_Exercise requirements_
**a.** Using the polar bear press release, decide whether each statement agrees with it. Answer yes or no for each, and quote the words of the text that settle it.
(i) The Fish and Wildlife Service proposed classifying the polar bear as threatened in January 2007.
(ii) Kempthorne said the decision would prevent sea ice from melting.
(iii) The USGS gave the Fish and Wildlife Service twelve studies on the polar bear's future condition.
**b.** List every distinct date or month-and-year that appears in the polar bear press release.

_Text to read_
──────────────────────────────
Office of the Secretary
May 14, 2008  Contact: Shane Wolfe
202-208-6416
Secretary Kempthorne Announces Decision to Protect Polar Bears under Endangered Species Act
Rule will allow continuation of vital energy production in Alaska


In a press conference on May 14, 2008, Secretary of the Interior Dirk Kempthorne announced that he is accepting the recommendation of U.S. Fish and Wildlife Service Director Dale Hall to list the polar bear as a threatened species under the Endangered Species Act.


WASHINGTON, D.C. – Secretary of the Interior Dirk Kempthorne today announced that he is accepting the recommendation of U.S. Fish and Wildlife Service Director Dale Hall to list the polar bear as a threatened species under the Endangered Species Act (ESA).  The listing is based on the best available science, which shows that loss of sea ice threatens and will likely continue to threaten polar bear habitat.  This loss of habitat puts polar bears at risk of becoming endangered in the foreseeable future, the standard established by the ESA for designating a threatened species.

In making the announcement, Kempthorne said, “I am also announcing that this listing decision will be accompanied by administrative guidance and a rule that defines the scope of impact my decision will have, in order to protect the polar bear while limiting the unintended harm to the society and economy of the United States.” 

Kempthorne further stated, “While the legal standards under the ESA compel me to list the polar bear as threatened, I want to make clear that this listing will not stop global climate change or prevent any sea ice from melting.  Any real solution requires action by all major economies for it to be effective.  That is why I am taking administrative and regulatory action to make certain the ESA isn’t abused to make global warming policies.”

In January 2007, the Fish and Wildlife Service proposed listing the polar bear as threatened throughout its range based on receding sea ice.  At that time, Secretary Kempthorne directed the Fish and Wildlife Service and the USGS to aggressively work with the public and the scientific community to broaden understanding of what is happening with the species.  In September 2007, the USGS delivered to the Fish and Wildlife Service nine studies related to the future condition of the polar bear and its habitat.
──────────────────────────────
_Data section_
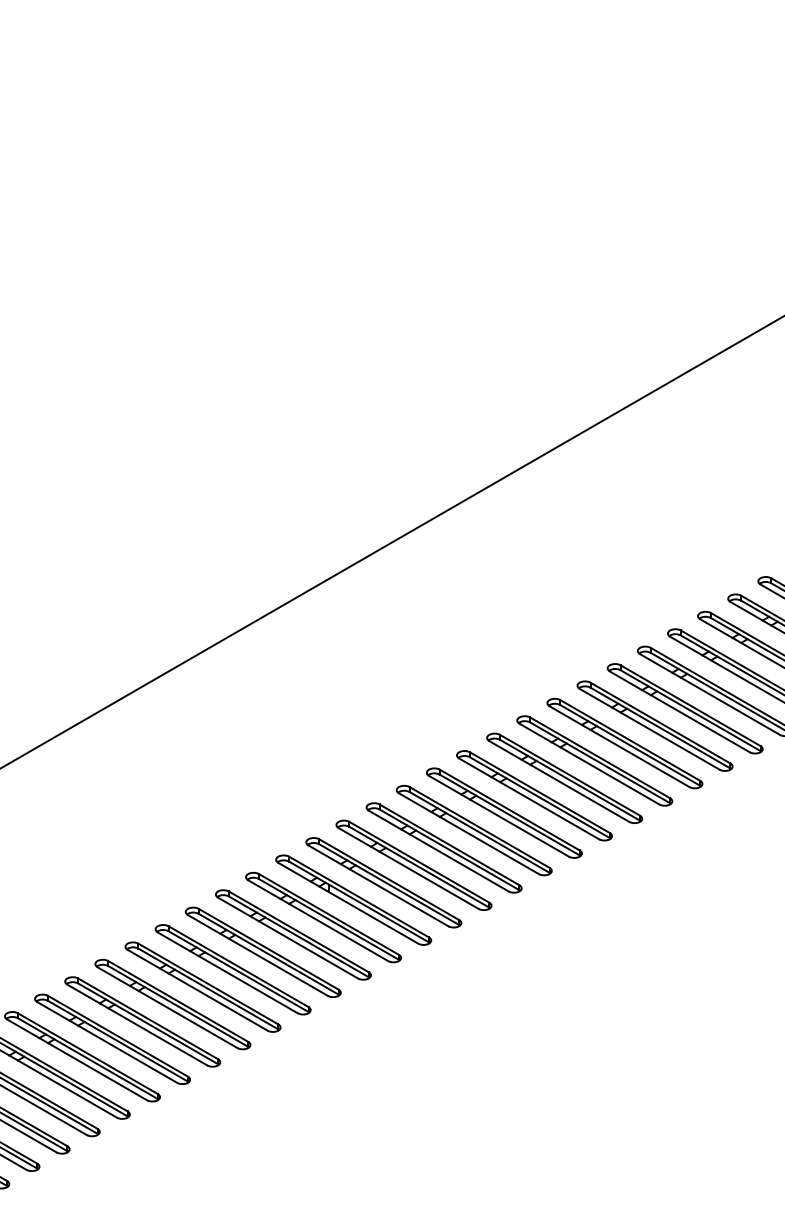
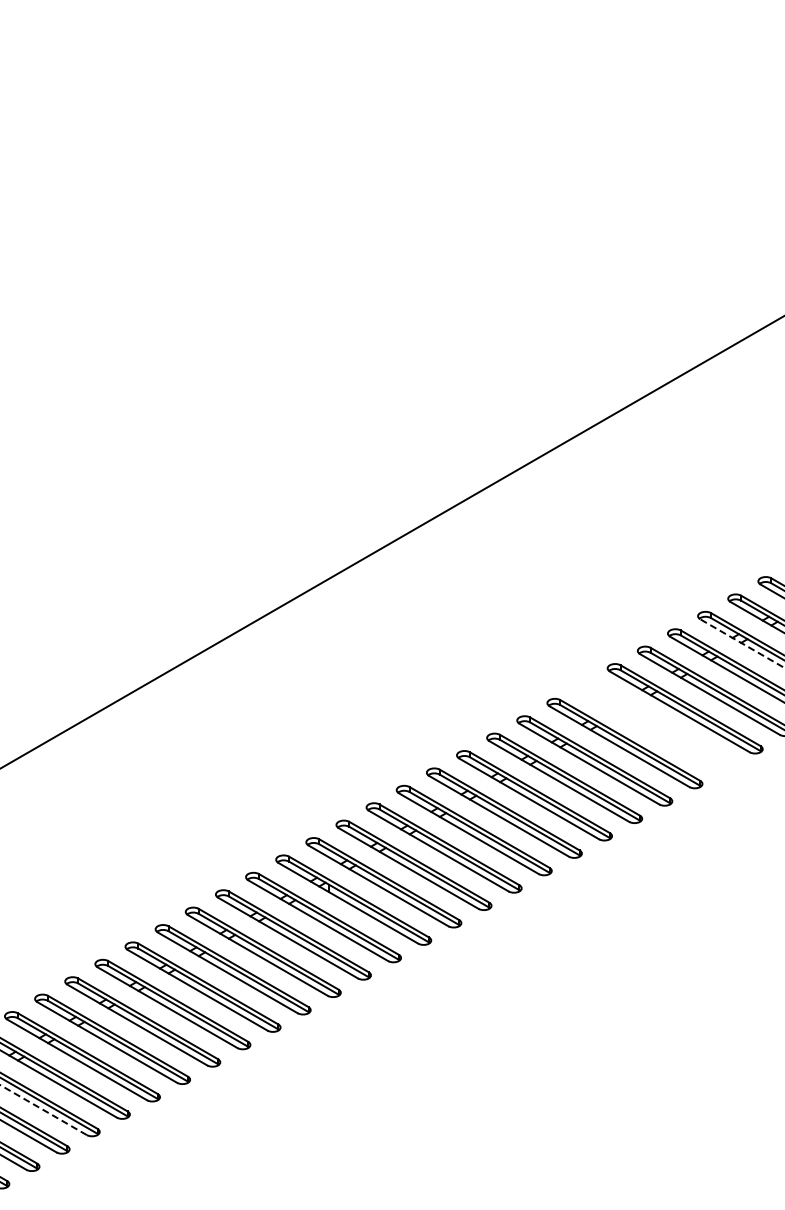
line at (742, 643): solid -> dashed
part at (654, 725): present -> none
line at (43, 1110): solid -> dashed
──────────────────────────────
_Answer set_
**a.**
(i) Yes: "In January 2007, the Fish and Wildlife Service proposed listing the polar bear as threatened throughout its range based on receding sea ice."
(ii) No: "this listing will not stop global climate change or prevent any sea ice from melting."
(iii) No: "the USGS delivered to the Fish and Wildlife Service nine studies related to the future condition of the polar bear and its habitat."

**b.**
May 14, 2008
January 2007
September 2007